Many of the Oxford University men’s colleges had gone co-ed but only St Anne’s of the women’s colleges had decided to open to men as well as women.

Mrs Chilvers, a noted anthropologist, lived longer than any other head of an Oxford college.

This week’s obituaries:

Elizabeth Millicent Chilvers, nee Graves, known as Sally, was born in Turkey on August 3, 1914, to parents Philip Perceval Graves, a foreign correspondent for The Times, and Millicent Graves. She was the niece of the poet Robert Graves.

She was born the day before Britain declared war on Germany and her family fled to Alexandria, Egypt, before returning to the UK, settling in Cornwall. Her father stayed in the Middle East to continue his work as a foreign correspondent.

After the war they headed to Turkey, but following the Greco-Turkish war, when Miss Graves was eight, they moved to London.

She attended Benenden School, an independent boarding school for girls in Kent, before going up to Somerville College in 1932 to study English.

She changed her subject to history and while studying met her future husband Richard Chilvers.

After Somerville in 1935, she visited distant relatives with her mother in Germany, but her mother was bitten by a poisonous insect and died within a matter of days.

Later that year she went on a tour of the Middle East and Bulgaria and did odd writing jobs for her father in Jerusalem. They travelled to Bulgaria and, somewhere in the country, the train they were travelling in stopped without explanation in the middle of a field.

Mrs Chilvers later recalled: “There were always coups and things going on, so we had no idea what was to happen.

“But a ladder was put against the door of our carriage and in came a man with six fingers on each hand. He said ‘His Majesty is awaiting you at the bottom of the ladder’.

“The king [Boris III of Bulgaria] was a butterfly collector, as was my father, so we were literally kidnapped off the train, which the king had been driving. It was a hobby of his.”

They ended up staying for a few days with the king in the Rila Mountains, collecting butterflies.

Miss Graves returned to the UK and married Mr Chilvers in 1937, at St Mark’s Church, London.

In 1939 Mrs Chilvers was allocated a job with the Civil Service for the Second World War.

She was part of “neutral trade intelligence” in the Ministry of Economic Warfare, making sure that neutral countries got enough supplies but not enough to pass on extras to Germany.

She later worked in the War Cabinet Office on supplies to overseas territories, together with Belgium and France. This was where she first took an interest in the French Cameroons.

At the end of the war, Mrs Chilvers briefly re-entered journalism but returned to the Civil Service in the Colonial Office, from 1948 to 1957.

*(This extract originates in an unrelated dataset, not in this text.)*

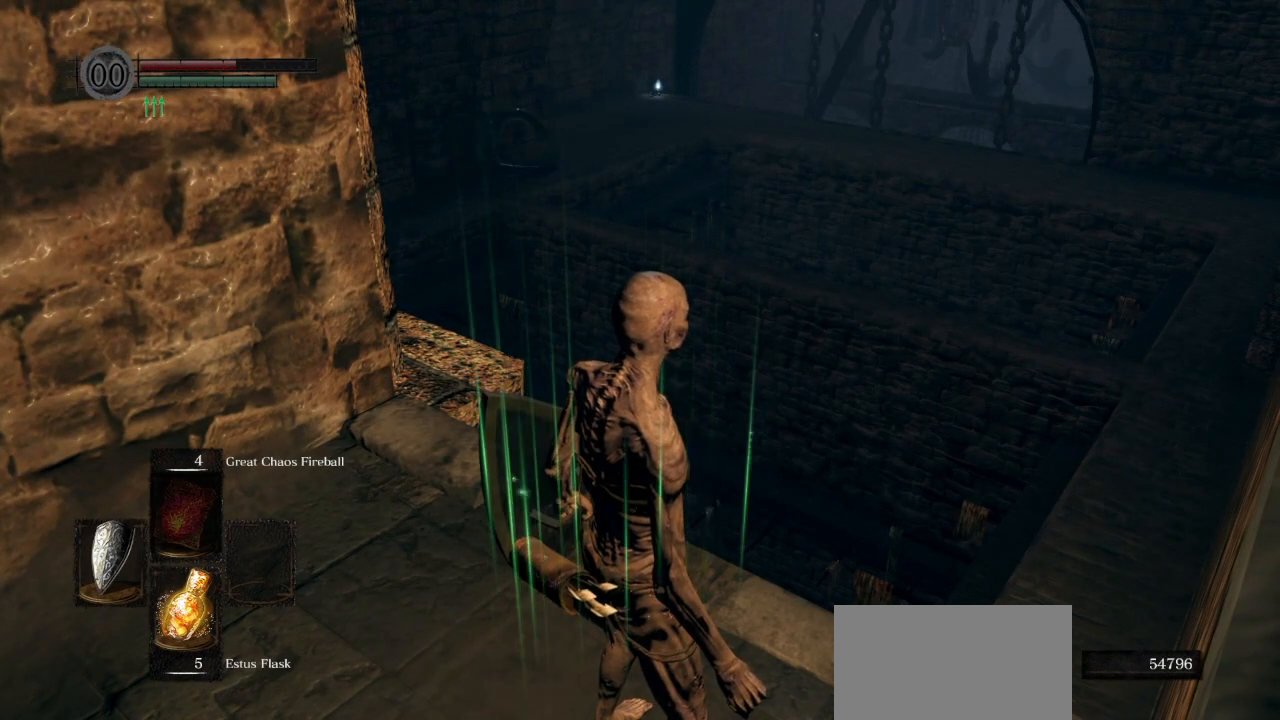
{"buttons": [], "left_stick": "center", "right_stick": "center", "events": []}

There she met anthropologists Phyllis Kaberry and Ruth Landes and began research exchanges with the French and Belgians.

Afterwards she came to Oxford to join the Institute of Colonial Studies, and joined Ms Kaberry in Cameroon in 1958 to work closely with her as a historian.

In 1957 she was appointed director of the University of London’s Institute of Commonwealth Studies, before working as a senior researcher from 1961 to 1964, when she moved to Bedford College.

In 1971 she came to Oxford as principal of Lady Margaret Hall.

She retired in 1979, but continued to spend her time between Oxford and London, where she and her husband had a flat.

She also continued with her research into the Cameroons.

Sally Chilvers died on July 3. Her husband, who had also been a civil servant, passed away in 1985.

A memorial service for Mrs Chilvers was held at Lady Margaret Hall on November 22.